There are two options provided by AWS Transcribe to create a custom vocabulary. For more info Custom Vocabularies
- Using List
- Using Table
I can create custom vocabularies in both ways via AWS console but when it comes to AWS Java SDK, I can create it using a list. In the case of "using table" it gives me an error
Failure reason
The vocabulary that you’re trying to create contains invalid characters or incorrectly formatted terms. See the developer guide for more information.
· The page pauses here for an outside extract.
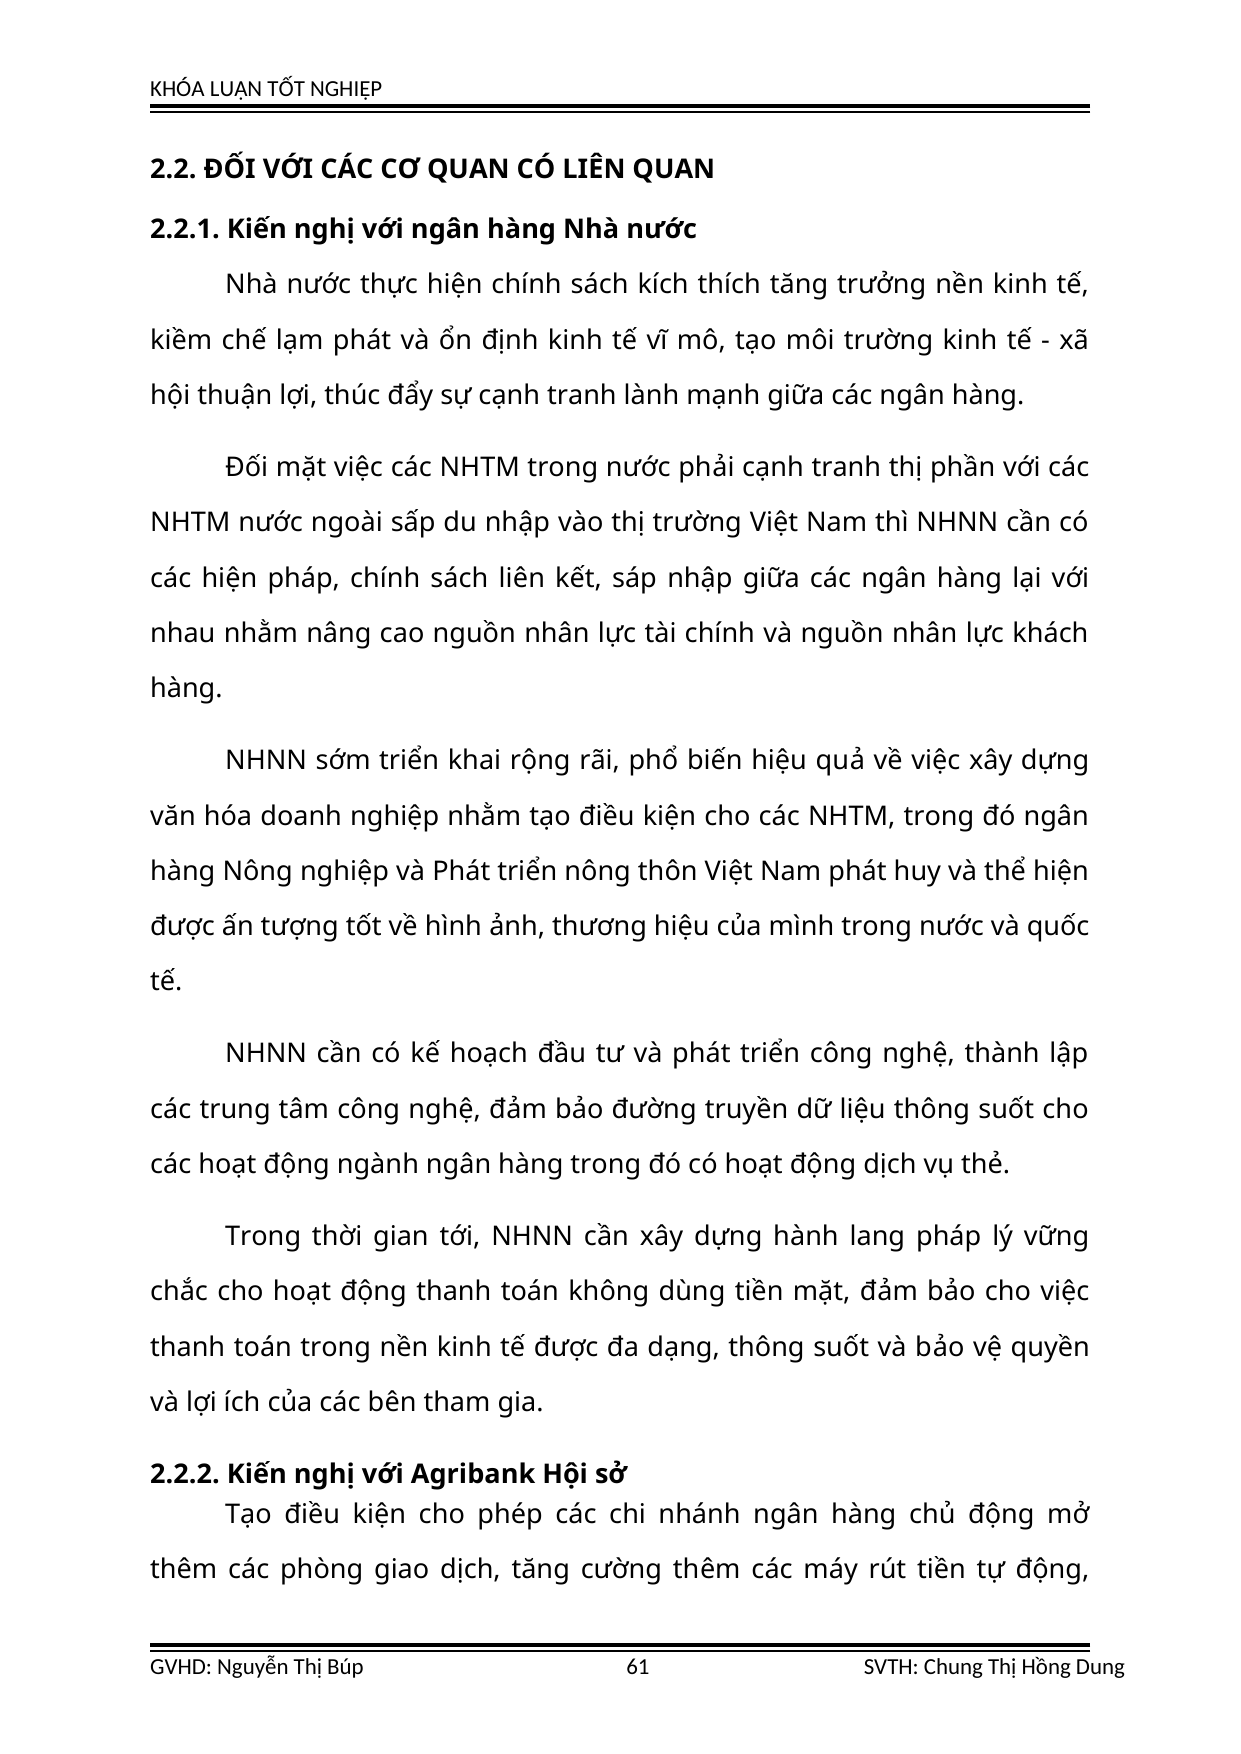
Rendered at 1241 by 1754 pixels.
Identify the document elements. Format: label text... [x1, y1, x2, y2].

AmazonTranscribe transcribe = AmazonTranscribeClient.builder().build();
CreateVocabularyRequest vocabularyRequest = new CreateVocabularyRequest();
vocabularyRequest.setLanguageCode(LanguageCode.EnUS.toString());
vocabularyRequest.setPhrases(Arrays.asList("Phrase\tIPA\tSoundsLike\tDisplayAs", "helloooo\t\thello\thailo"));
vocabularyRequest.setVocabularyName("table-clone");
CreateVocabularyResult vocabularyResult = transcribe.createVocabulary(vocabularyRequest);
But I can create the same vocab using table (via AWS console) so I don't think that there is an issue with my vocab.
Case 1: Via AWS Console
One more important thing to notice is that when we create vocab using list view, AWS appends an end delimiter (ENDOFDICTIONARYTRANSCRIBE). But it doesn't append this delimiter when we create vocab using table view
Case 2: Via AWS Java SDK
End delimiter is appended at the end of the file in both cases (list and table). I think this can be the issue.
To Sum Up
I want to create custom vocabulary using table via AWS Java SDK. I can create the same via AWS Console but failed to do so via Java SDK.